Non‐Spectator Feature of α‐Diimine Mimicked Di/tetrahydro‐bisisoquinoline and Biimidazopyridine on {Ru(acac)2} Platform

Abstract

The diverse reactivity profiles of α‐diimine analogues, di/tetrahydro‐bisisoquiniline (L1–2H/L2–4H), and biimidazopyridine (L3) have been illustrated on the {Ru(acac)2} platform (acac=acetylacetonate). Increasing Lewis acidity on coordination to {Ru(acac)2} as well as fine tuning of ligand backbone led to oxidative dehydrogenation of L1–2H/L2–4H to yield metallated bisisoquinoline (BIQ) and unexplored C–C coupling/nucleophilic attack assisted ring opening reactions at L3 to rearrange into modified metallated amidate functions. Preformed L1–4H involving amine functionality underwent in situ transformation to imine in [RuII/III(acac)2(L1–2H)]n+ (1n+, n = 0,1), followed by dehydrogenation to yield [RuII/III(acac)2(BIQ)]n+ (2n+, n = 0,1).
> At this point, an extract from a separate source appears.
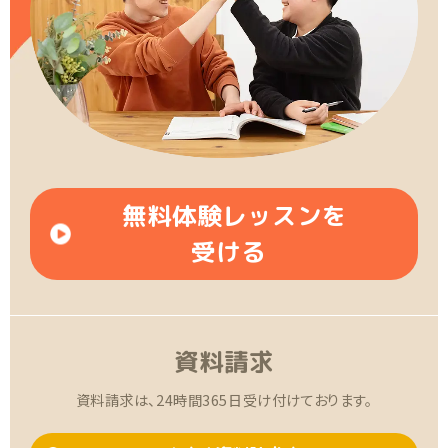
無料体験レッスンを
受ける
資料請求
資料請求は、24時間365日受け付けております。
Analogous complex [RuII(acac)2(L2–4H)]n+ (3n+, n = 0,1) encompassing diimine (L2–4H) ligand also participated in similar dehydrogenation process to generate 2n+. On the other hand, reaction of L3 with {Ru(acac)2} led to the simultaneous formation of three products: [RuIII(acac)2(L3)]ClO4 ([4]ClO4) incorporating unperturbed N,N‐donating L3 and [RuIII(acac)(L4)] (5)/[RuIII(acac)2(L5)] (6) with functionalized L3. Involvement of intramolecular C–C coupling between the methine carbon of acac and L3 or the intermolecular nucleophilic attack of H2O at L3, resulted in functionalized L4 or L5 in 5 or 6, respectively. Authentication of the isolated products was made via structural, electrochemical and spectral details along with theoretical support.